I think about my story “La Bomba Grande” often these days because it begins in Mexico and I have now lived in Mexico for the entire year of 2017. It is the story of a young Mexican woman who figures out the secret of life and God and science, even though she has no formal training in any of those areas. She is then, of course, persecuted for her revelations and flees to the United States, crossing illegally (back when it wasn’t such a damn big deal). The story was accepted by NAR roughly six years ago, just as I was beginning my MFA program, and being published in such a prestigious magazine filled me with optimism about a writing career, almost every drop of which has now been beaten out of me. But that doesn’t mean I intend to stop writing. Quite the contrary.
I don’t think you absolutely need to travel before writing good descriptions. Douglas Adams does an exceptional job in Hitchhiker’s Guide to the Galaxy and I’m sure he didn’t do a lot of space travel beforehand. But it certainly doesn’t hurt to see things. When I wrote “La Bomba Grande,” I had limited experience with the setting of Mexico and many of the details I simply created and have no idea if they really exist or not. I doubt it. But the issue is not what is in the story. It is what is missing. Back then, I had no idea of the distinctive smell of the street grills or the specific physiological effects of being at high altitude or the music, which is everywhere in Mexico. Hemingway said: “A few things I have found to be true. If you leave out important things or events that you know about, the story is strengthened. If you leave or skip something because you do not know it, the story will be worthless.” Hopefully it is not all that grave, but it certainly helps to have experiences.
Now, after a year in Mexico, I have an entire catalog of details in my brain. For example, at the end of one of the metro lines here in Mexico City, there is a family business which is a collection of brothers slicing potatoes into a trash-can-sized vat of boiling grease all day long, their bodies gyrating to loud chaotic music. Ricas papas fritas. I almost always have to sit and watch them for a few minutes before moving on and I have incorporated them into my last three stories. Art is not just in museums. Sometimes it exists right out in the open like that. Just stay away from taxis and tourist attractions. Just start walking and you’ll eventually stumble across something that will inspire you.

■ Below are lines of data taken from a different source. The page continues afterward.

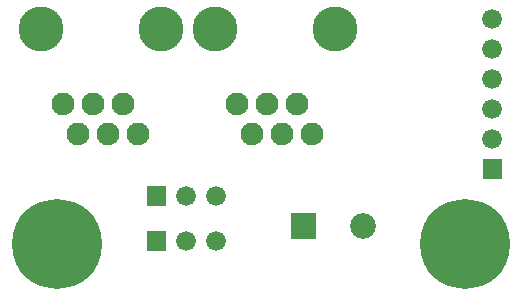
<source format=gbr>
G04 start of page 7 for group -4062 idx -4062 *
G04 Title: (unknown), soldermask *
G04 Creator: pcb 20110918 *
G04 CreationDate: Sun 25 Aug 2013 04:17:39 AM GMT UTC *
G04 For: railfan *
G04 Format: Gerber/RS-274X *
G04 PCB-Dimensions: 170000 100000 *
G04 PCB-Coordinate-Origin: lower left *
%MOIN*%
%FSLAX25Y25*%
%LNBOTTOMMASK*%
%ADD63C,0.0660*%
%ADD62C,0.2997*%
%ADD61C,0.0860*%
%ADD60C,0.0001*%
%ADD59C,0.0760*%
%ADD58C,0.1500*%
G54D58*X109500Y88500D03*
G54D59*X102000Y53500D03*
X97000Y63500D03*
X92000Y53500D03*
X87000Y63500D03*
X82000Y53500D03*
X77000Y63500D03*
G54D60*G36*
X94700Y27300D02*Y18700D01*
X103300D01*
Y27300D01*
X94700D01*
G37*
G54D61*X119000Y23000D03*
G54D60*G36*
X158700Y45300D02*Y38700D01*
X165300D01*
Y45300D01*
X158700D01*
G37*
G54D62*X153000Y17000D03*
G54D63*X162000Y52000D03*
Y62000D03*
Y72000D03*
Y82000D03*
Y92000D03*
G54D58*X69500Y88500D03*
X51500D03*
X11500D03*
G54D59*X44000Y53500D03*
X39000Y63500D03*
X29000D03*
X19000D03*
X34000Y53500D03*
X24000D03*
G54D62*X17000Y17000D03*
G54D60*G36*
X46700Y36300D02*Y29700D01*
X53300D01*
Y36300D01*
X46700D01*
G37*
G54D63*X60000Y33000D03*
X70000D03*
G54D60*G36*
X46700Y21300D02*Y14700D01*
X53300D01*
Y21300D01*
X46700D01*
G37*
G54D63*X60000Y18000D03*
X70000D03*
M02*

</source>
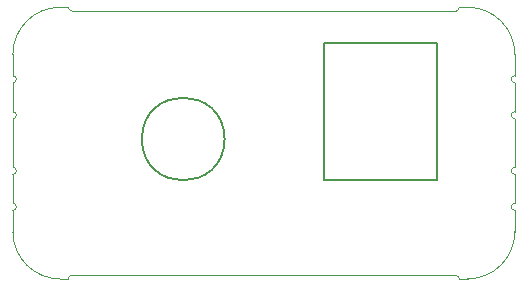
<source format=gbr>
%TF.GenerationSoftware,KiCad,Pcbnew,7.0.2*%
%TF.CreationDate,2023-05-24T14:08:54-03:00*%
%TF.ProjectId,Back_painel,4261636b-5f70-4616-996e-656c2e6b6963,rev?*%
%TF.SameCoordinates,Original*%
%TF.FileFunction,Profile,NP*%
%FSLAX46Y46*%
G04 Gerber Fmt 4.6, Leading zero omitted, Abs format (unit mm)*
G04 Created by KiCad (PCBNEW 7.0.2) date 2023-05-24 14:08:54*
%MOMM*%
%LPD*%
G01*
G04 APERTURE LIST*
%TA.AperFunction,Profile*%
%ADD10C,0.050000*%
%TD*%
%TA.AperFunction,Profile*%
%ADD11C,0.200000*%
%TD*%
G04 APERTURE END LIST*
D10*
X169751100Y-107053600D02*
G75*
G03*
X169751100Y-107653600I0J-300000D01*
G01*
X169751100Y-110103600D02*
G75*
G03*
X169751100Y-110703600I0J-300000D01*
G01*
X131251100Y-93503600D02*
G75*
G03*
X127251100Y-97503600I0J-4000000D01*
G01*
X164751100Y-93803600D02*
G75*
G03*
X165051100Y-93503600I0J300000D01*
G01*
X127251100Y-99303600D02*
X127251100Y-97503600D01*
X165751100Y-116503600D02*
X165051100Y-116503600D01*
X169751100Y-107653600D02*
X169751100Y-110103600D01*
X169751100Y-99903600D02*
X169751100Y-102353600D01*
X127251100Y-112503600D02*
G75*
G03*
X131251100Y-116503600I4000000J0D01*
G01*
X164751100Y-116203600D02*
X132251100Y-116203600D01*
X132251100Y-116203600D02*
G75*
G03*
X131951100Y-116503600I0J-300000D01*
G01*
X127251100Y-112503600D02*
X127251100Y-110703600D01*
X169751100Y-97503600D02*
G75*
G03*
X165751100Y-93503600I-4000000J0D01*
G01*
X169751100Y-102953600D02*
X169751100Y-107053600D01*
X127251100Y-102353600D02*
X127251100Y-99903600D01*
X131951100Y-93503600D02*
G75*
G03*
X132251100Y-93803600I299900J-100D01*
G01*
X132251100Y-93803600D02*
X164751100Y-93803600D01*
X169751100Y-110703600D02*
X169751100Y-112503600D01*
X127251100Y-110103600D02*
X127251100Y-107653600D01*
X127251100Y-110703600D02*
G75*
G03*
X127251100Y-110103600I0J300000D01*
G01*
X165051100Y-116503600D02*
G75*
G03*
X164751100Y-116203600I-300100J-100D01*
G01*
X127251100Y-107053600D02*
X127251100Y-102953600D01*
X127251100Y-102953600D02*
G75*
G03*
X127251100Y-102353600I0J300000D01*
G01*
X131951100Y-116503600D02*
X131251100Y-116503600D01*
X165051100Y-93503600D02*
X165751100Y-93503600D01*
X127251100Y-107653600D02*
G75*
G03*
X127251100Y-107053600I0J300000D01*
G01*
D11*
X153624470Y-96560100D02*
X163124470Y-96560100D01*
X163124470Y-108110100D01*
X153624470Y-108110100D01*
X153624470Y-96560100D01*
D10*
X169751100Y-97503600D02*
X169751100Y-99303600D01*
X165751100Y-116503600D02*
G75*
G03*
X169751100Y-112503600I0J4000000D01*
G01*
X131251100Y-93503600D02*
X131951100Y-93503600D01*
X127251100Y-99903600D02*
G75*
G03*
X127251100Y-99303600I0J300000D01*
G01*
X169751100Y-99303600D02*
G75*
G03*
X169751100Y-99903600I0J-300000D01*
G01*
D11*
X145174470Y-104660100D02*
G75*
G03*
X145174470Y-104660100I-3500000J0D01*
G01*
D10*
X169751100Y-102353600D02*
G75*
G03*
X169751100Y-102953600I0J-300000D01*
G01*
M02*

</source>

But the best thing this year in Mexico has done for me, while I’m sure it has done nothing for my laziness problem, is clarify the idea of what it means to be an artist. If you want to be an artist in Mexico, it is a very simple matter, just commit yourself to it—the suffering. There is no long line of people waiting to take these positions here because being an artist in a poor country means working without a net. No weekend hobby stuff. No day job at Starbucks. No government loans. The point of your life will be the creation of art. It is a simple thing—you either have something burning inside you which is impossible to extinguish or you don’t. There are no dabblers in art here in this city or if there are, I haven’t seen them, and I have crossed this city every which way. What this all means in the end is that art is a very powerful force in Mexico, much more powerful than politics, which is evident by whose portrait they put on the money—Frida Kahlo, not some politician.
Anyway, I am no longer certain that I will have a popular book published one day, but I keep writing my stories anyway because success was never the point, even though I had mistakenly thought it was once. Of course, this doesn’t mean I don’t dream about writing something that makes people take notice of me and, to be honest, I have recently finished two stories which are the best writing I have ever done. I feel like I have “broken through” after years of not improving as a writer. I just submitted each of them, and it is hard for me not to be optimistic again, although I try to only think negative thoughts.